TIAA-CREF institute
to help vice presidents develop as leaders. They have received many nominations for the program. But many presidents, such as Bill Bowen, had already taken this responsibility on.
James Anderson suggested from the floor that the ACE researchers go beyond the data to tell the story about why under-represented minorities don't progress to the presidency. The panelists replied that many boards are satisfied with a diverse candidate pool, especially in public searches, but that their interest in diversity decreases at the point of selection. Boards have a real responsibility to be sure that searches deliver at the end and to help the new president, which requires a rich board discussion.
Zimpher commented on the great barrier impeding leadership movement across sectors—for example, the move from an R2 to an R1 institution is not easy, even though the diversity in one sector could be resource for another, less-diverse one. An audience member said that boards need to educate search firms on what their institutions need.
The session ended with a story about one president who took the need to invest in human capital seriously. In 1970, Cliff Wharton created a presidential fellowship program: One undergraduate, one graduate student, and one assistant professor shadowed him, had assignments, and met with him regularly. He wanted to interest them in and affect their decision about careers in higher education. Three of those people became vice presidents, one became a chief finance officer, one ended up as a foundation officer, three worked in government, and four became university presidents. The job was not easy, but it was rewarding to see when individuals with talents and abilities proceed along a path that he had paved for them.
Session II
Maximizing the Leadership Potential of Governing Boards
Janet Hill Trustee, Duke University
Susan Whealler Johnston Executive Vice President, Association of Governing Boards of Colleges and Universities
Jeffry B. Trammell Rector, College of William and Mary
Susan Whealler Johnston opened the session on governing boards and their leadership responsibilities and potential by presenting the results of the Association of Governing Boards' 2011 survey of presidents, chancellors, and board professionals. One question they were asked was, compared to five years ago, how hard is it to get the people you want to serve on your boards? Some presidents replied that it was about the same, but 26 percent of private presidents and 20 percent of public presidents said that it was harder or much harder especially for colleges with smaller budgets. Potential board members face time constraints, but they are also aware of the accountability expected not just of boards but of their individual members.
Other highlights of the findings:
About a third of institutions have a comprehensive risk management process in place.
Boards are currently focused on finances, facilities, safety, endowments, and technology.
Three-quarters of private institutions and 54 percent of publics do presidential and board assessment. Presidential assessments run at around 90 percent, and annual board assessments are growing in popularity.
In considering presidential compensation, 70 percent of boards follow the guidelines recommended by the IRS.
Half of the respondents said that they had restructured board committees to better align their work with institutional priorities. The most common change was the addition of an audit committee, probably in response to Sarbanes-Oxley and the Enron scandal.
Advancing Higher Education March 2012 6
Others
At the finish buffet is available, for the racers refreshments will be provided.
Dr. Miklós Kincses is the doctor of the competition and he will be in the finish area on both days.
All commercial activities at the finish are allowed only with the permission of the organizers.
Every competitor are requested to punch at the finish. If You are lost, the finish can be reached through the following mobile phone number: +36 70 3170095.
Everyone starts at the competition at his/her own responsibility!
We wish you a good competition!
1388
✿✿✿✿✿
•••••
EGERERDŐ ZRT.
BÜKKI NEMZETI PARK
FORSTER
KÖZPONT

| Work to complete |
Would you print all of the records exactly as they were given?

| Your solution |
TIAA-CREF institute
to help vice presidents develop as leaders. They have received many nominations for the program. But many presidents, such as Bill Bowen, had already taken this responsibility on.
James Anderson suggested from the floor that the ACE researchers go beyond the data to tell the story about why under-represented minorities don't progress to the presidency. The panelists replied that many boards are satisfied with a diverse candidate pool, especially in public searches, but that their interest in diversity decreases at the point of selection. Boards have a real responsibility to be sure that searches deliver at the end and to help the new president, which requires a rich board discussion.
Zimpher commented on the great barrier impeding leadership movement across sectors—for example, the move from an R2 to an R1 institution is not easy, even though the diversity in one sector could be resource for another, less-diverse one. An audience member said that boards need to educate search firms on what their institutions need.
The session ended with a story about one president who took the need to invest in human capital seriously. In 1970, Cliff Wharton created a presidential fellowship program: One undergraduate, one graduate student, and one assistant professor shadowed him, had assignments, and met with him regularly. He wanted to interest them in and affect their decision about careers in higher education. Three of those people became vice presidents, one became a chief finance officer, one ended up as a foundation officer, three worked in government, and four became university presidents. The job was not easy, but it was rewarding to see when individuals with talents and abilities proceed along a path that he had paved for them.
Session II
Maximizing the Leadership Potential of Governing Boards
Janet Hill Trustee, Duke University
Susan Whealler Johnston Executive Vice President, Association of Governing Boards of Colleges and Universities
Jeffry B. Trammell Rector, College of William and Mary
Susan Whealler Johnston opened the session on governing boards and their leadership responsibilities and potential by presenting the results of the Association of Governing Boards' 2011 survey of presidents, chancellors, and board professionals. One question they were asked was, compared to five years ago, how hard is it to get the people you want to serve on your boards? Some presidents replied that it was about the same, but 26 percent of private presidents and 20 percent of public presidents said that it was harder or much harder especially for colleges with smaller budgets. Potential board members face time constraints, but they are also aware of the accountability expected not just of boards but of their individual members.
Other highlights of the findings:
About a third of institutions have a comprehensive risk management process in place.
Boards are currently focused on finances, facilities, safety, endowments, and technology.
Three-quarters of private institutions and 54 percent of publics do presidential and board assessment. Presidential assessments run at around 90 percent, and annual board assessments are growing in popularity.
In considering presidential compensation, 70 percent of boards follow the guidelines recommended by the IRS.
Half of the respondents said that they had restructured board committees to better align their work with institutional priorities. The most common change was the addition of an audit committee, probably in response to Sarbanes-Oxley and the Enron scandal.
Advancing Higher Education March 2012 6
Others
At the finish buffet is available, for the racers refreshments will be provided.
Dr. Miklós Kincses is the doctor of the competition and he will be in the finish area on both days.
All commercial activities at the finish are allowed only with the permission of the organizers.
Every competitor are requested to punch at the finish. If You are lost, the finish can be reached through the following mobile phone number: +36 70 3170095.
Everyone starts at the competition at his/her own responsibility!
We wish you a good competition!
1388
✿✿✿✿✿
•••••
EGERERDŐ ZRT.
BÜKKI NEMZETI PARK
FORSTER
KÖZPONT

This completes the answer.